I’d say the FDA and the EMA have also been central to raising the prominence of PROs in oncology and more widely. Both agencies have developed guidance documents to try to help drug developers figure out how to use PROs.

Many of the larger industry sponsors have PRO units that mostly operate on the post-marketing side, but are starting to migrate towards being involved in pre-approval trials. The inception of PCORI and PCORI’s emphasis on including the patient voice in research has also been important in raising consciousness and funding PRO research.

There are now a lot of commercial ePRO systems out there that are available. The big EHR vendors, Epic in particular, also have a rudimentary ability to collect patient reported outcomes—they could use a lot of improvement, but at least they’re out there, it’s a start.

And health systems are rapidly becoming interested in this. As accountable care organizations and bundled payment programs become more widespread, there is interest to catch symptoms early through PROs, before they lead to expensive downstream use of services. As I mentioned, some of our work showed that systematic PRO monitoring in routine care reduces ER visits.

No doubt there’s been tremendous progress in the methodology of developing questionnaires, the technology for collection of PRO data, the enthusiasm of patients for reporting it, and the consciousness of many stakeholders about the importance of this. But, we’re not quite there yet. We’re on the cusp on this coming into common use, but a number of barriers still exist.
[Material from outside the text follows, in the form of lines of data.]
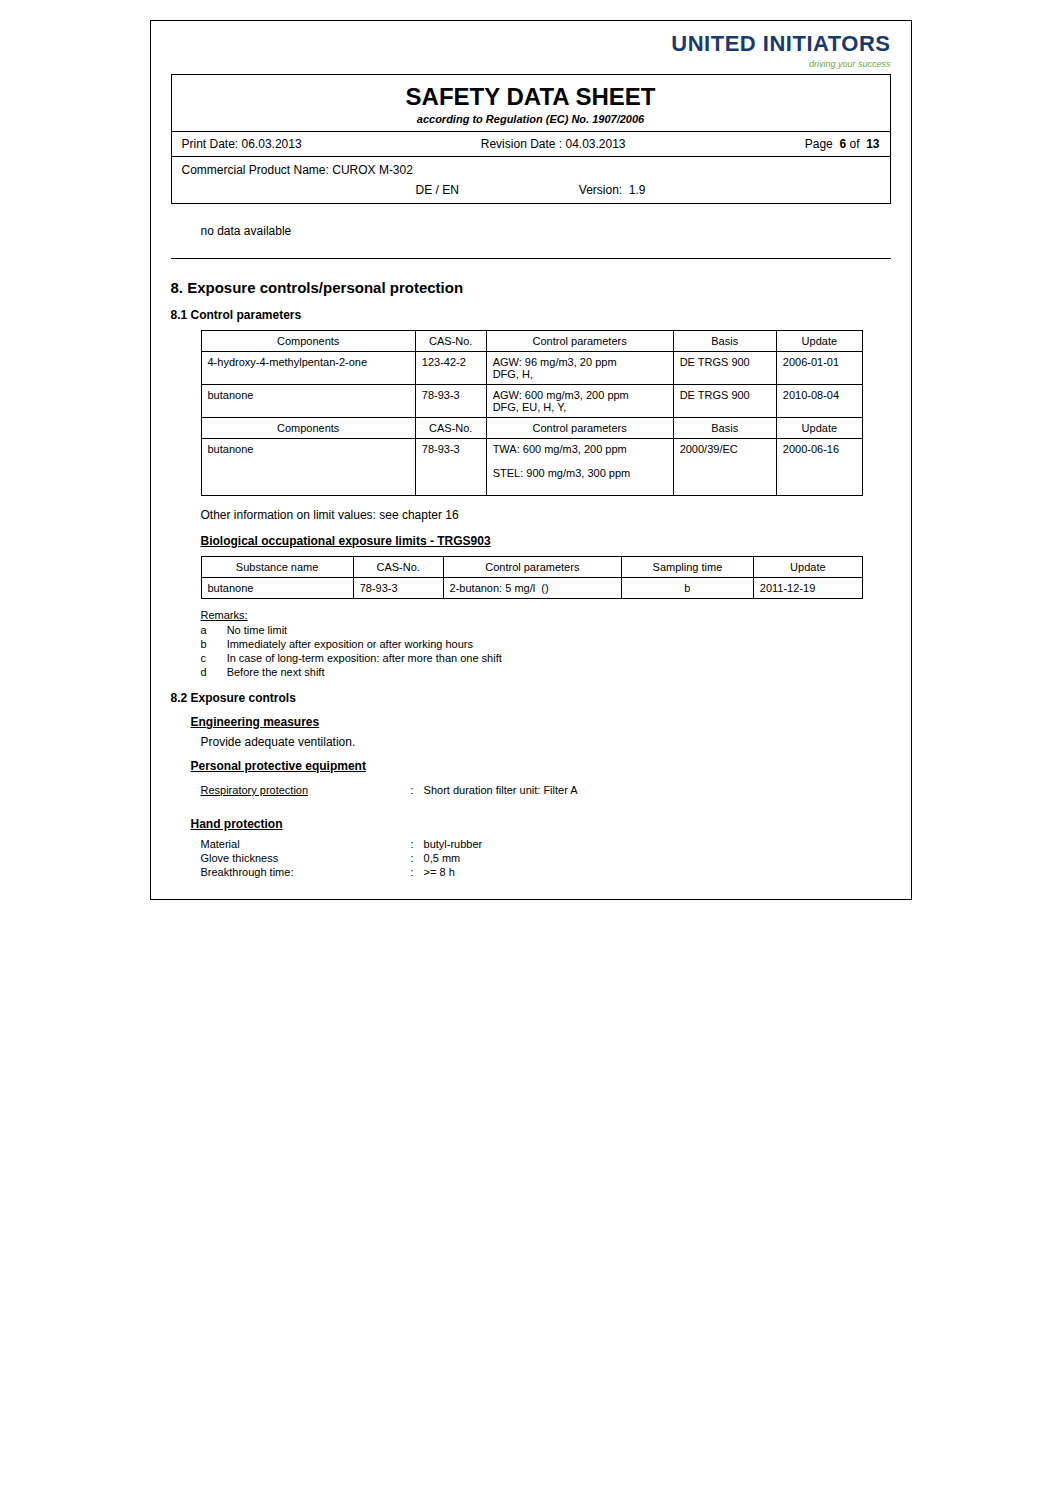UNITED INITIATORS
driving your success
SAFETY DATA SHEET
according to Regulation (EC) No. 1907/2006
Print Date: 06.03.2013 Revision Date : 04.03.2013 Page 6 of 13
Commercial Product Name: CUROX M-302
DE / EN Version: 1.9
no data available
8. Exposure controls/personal protection
8.1 Control parameters
| Components | CAS-No. | Control parameters | Basis | Update |
| --- | --- | --- | --- | --- |
| 4-hydroxy-4-methylpentan-2-one | 123-42-2 | AGW: 96 mg/m3, 20 ppm DFG, H, | DE TRGS 900 | 2006-01-01 |
| butanone | 78-93-3 | AGW: 600 mg/m3, 200 ppm DFG, EU, H, Y, | DE TRGS 900 | 2010-08-04 |
| Components | CAS-No. | Control parameters | Basis | Update |
| butanone | 78-93-3 | TWA: 600 mg/m3, 200 ppm STEL: 900 mg/m3, 300 ppm | 2000/39/EC | 2000-06-16 |
Other information on limit values: see chapter 16
Biological occupational exposure limits - TRGS903
| Substance name | CAS-No. | Control parameters | Sampling time | Update |
| --- | --- | --- | --- | --- |
| butanone | 78-93-3 | 2-butanon: 5 mg/l () | b | 2011-12-19 |
Remarks:
| a | No time limit |
| b | Immediately after exposition or after working hours |
| c | In case of long-term exposition: after more than one shift |
| d | Before the next shift |
8.2 Exposure controls
Engineering measures
Provide adequate ventilation.
Personal protective equipment
| Respiratory protection | : | Short duration filter unit: Filter A |
Hand protection
| Material | : | butyl-rubber |
| Glove thickness | : | 0,5 mm |
| Breakthrough time: | : | >= 8 h |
Would you say that this movement to collect PROs did start in oncology, or was it a simultaneous effort spanning a couple of specialties?


Assessment of health status and quality of life through questionnaires goes back further and developed in a number of areas of healthcare, not just oncology. A number of generic PRO tools have been around for decades. But I would say that some of the leaps in PROs have happened in oncology over the years. And now especially, there is tremendous activity in the oncology space around PROs.



I see that FDA and CDRH have provided PRO guidances for medical devices, for instance.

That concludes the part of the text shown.